Start of DATA SECTION

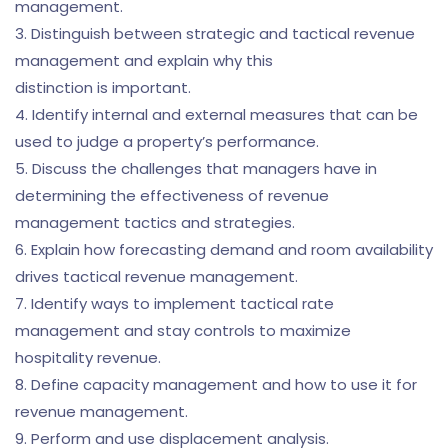
management.
3. Distinguish between strategic and tactical revenue
management and explain why this
distinction is important.
4. Identify internal and external measures that can be
used to judge a property’s performance.
5. Discuss the challenges that managers have in
determining the effectiveness of revenue
management tactics and strategies.
6. Explain how forecasting demand and room availability
drives tactical revenue management.
7. Identify ways to implement tactical rate
management and stay controls to maximize
hospitality revenue.
8. Define capacity management and how to use it for
revenue management.
9. Perform and use displacement analysis.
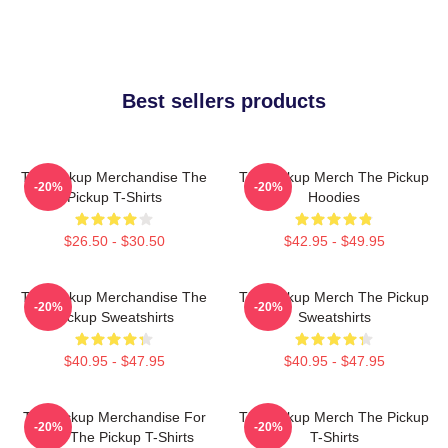
Best sellers products
The Pickup Merchandise The
The Pickup Merch The Pickup
-20%
-20%
Pickup T-Shirts
Hoodies
$26.50 - $30.50
$42.95 - $49.95
The Pickup Merchandise The
The Pickup Merch The Pickup
-20%
-20%
Pickup Sweatshirts
Sweatshirts
$40.95 - $47.95
$40.95 - $47.95
The Pickup Merchandise For
The Pickup Merch The Pickup
-20%
-20%
Fans The Pickup T-Shirts
T-Shirts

End of DATA SECTION

ABOUT THIS EXERCISE: Output every record verbatim, skipping images.

RESPONSE TO THE EXERCISE:
management.
3. Distinguish between strategic and tactical revenue
management and explain why this
distinction is important.
4. Identify internal and external measures that can be
used to judge a property’s performance.
5. Discuss the challenges that managers have in
determining the effectiveness of revenue
management tactics and strategies.
6. Explain how forecasting demand and room availability
drives tactical revenue management.
7. Identify ways to implement tactical rate
management and stay controls to maximize
hospitality revenue.
8. Define capacity management and how to use it for
revenue management.
9. Perform and use displacement analysis.
Best sellers products
The Pickup Merchandise The
The Pickup Merch The Pickup
-20%
-20%
Pickup T-Shirts
Hoodies
$26.50 - $30.50
$42.95 - $49.95
The Pickup Merchandise The
The Pickup Merch The Pickup
-20%
-20%
Pickup Sweatshirts
Sweatshirts
$40.95 - $47.95
$40.95 - $47.95
The Pickup Merchandise For
The Pickup Merch The Pickup
-20%
-20%
Fans The Pickup T-Shirts
T-Shirts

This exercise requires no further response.